The gaming giants have been researching ways in which artificial intelligence can help make video games more realistic
EA has been busy researching ways to use artificial intelligence so it can make its characters move in more believable and realistic ways so that games can keep up the immersive experience for its players without doing something totally unexpected.
It’s among many companies, like Ubisoft, that is hoping to turn to AI to fix these issues and make character movements feel seamless.
EA’s Research into Artificial Intelligence
EA, one of the largest gaming publishers across the board, is hoping to discuss its latest research at the Siggraph Computer Graphics Conference this week by showing off the computer programmes it had built to make characters in its sports games move in more realistic ways.
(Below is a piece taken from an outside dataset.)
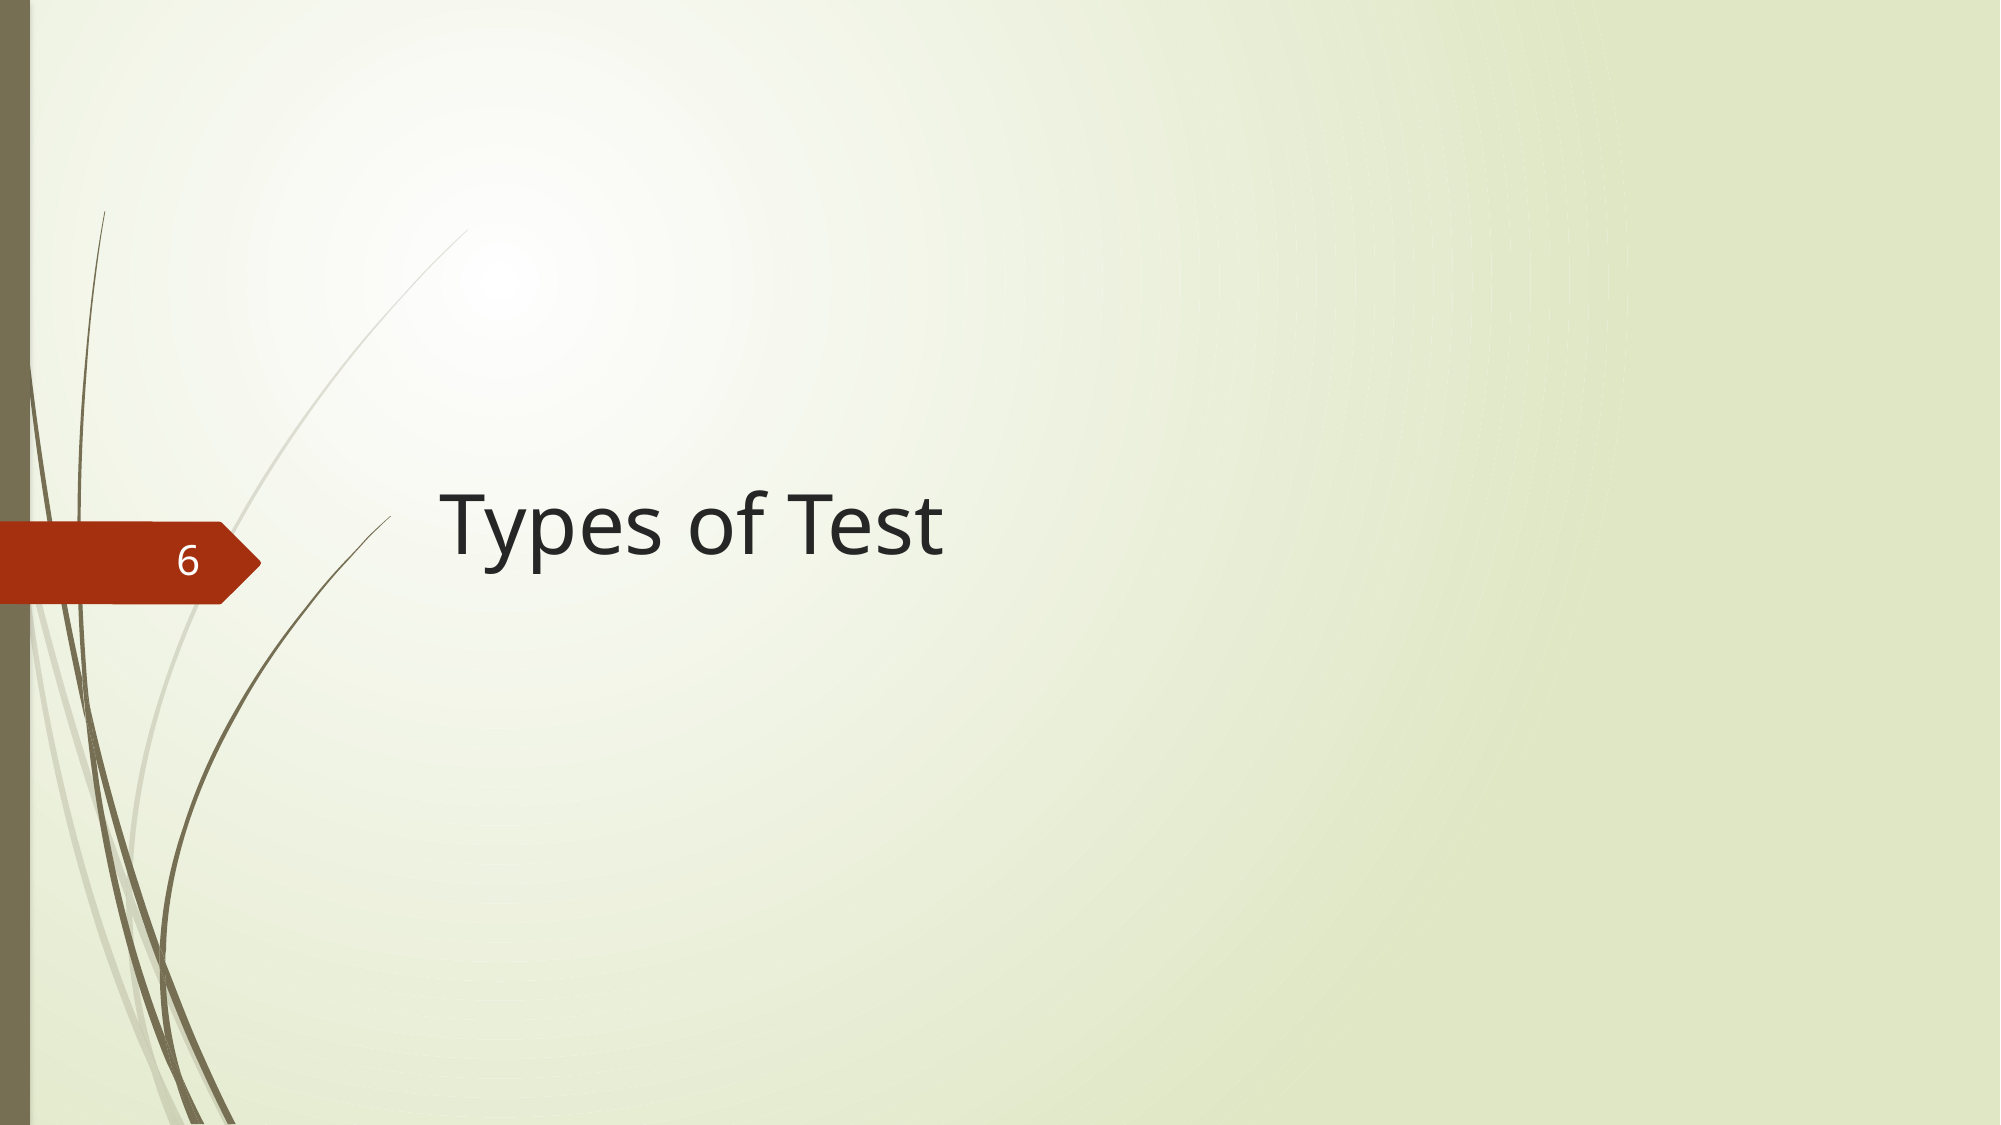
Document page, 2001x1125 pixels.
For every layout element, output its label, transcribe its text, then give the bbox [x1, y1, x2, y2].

title Types of Test [424, 337, 1888, 579]
slide_number 6 [87, 532, 216, 592]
Sebastian Starke, an EA researcher who has spent the past few years focusing his research on using artificial intelligence to make better animations for basketball games, uploaded a video demonstration titled “[SIGGRAPH 2021] Neural Animation Layering for Synthesizing Martial Arts Movements” onto YouTube which demonstrates the results of AI programmes that make characters jump and punch in realistic ways.
Usually, developers have to tell the game what they want the character’s next move to be, yet these new techniques could produce realistic movements with animators only having to do a percentage of the work.
Aside from artificial intelligence, other computer programs currently help produce realistic character movements, such as photogrammetry, which helps convert digital photographs into interactive locations and items. There is also motion capture technology similar to what is used for movie productions, which can capture expressions and movements.
In EA’s anticipated release FIFA 22, a piece of technology called HyperMotion has been used to make the football players move more realistically. It collected data from matches played with two football teams wearing motion-capture suits, tracked the unique movements, fed them into a computer programme, and then produced 4000 new animations of the players moving around on the pitch.
With technology improving constantly, the concept of artificial intelligence being used to make video games feels less like a fever dream and more approachable day by day. Let’s just hope all those sci-fi stories were wrong about artificial intelligence turning against its creators.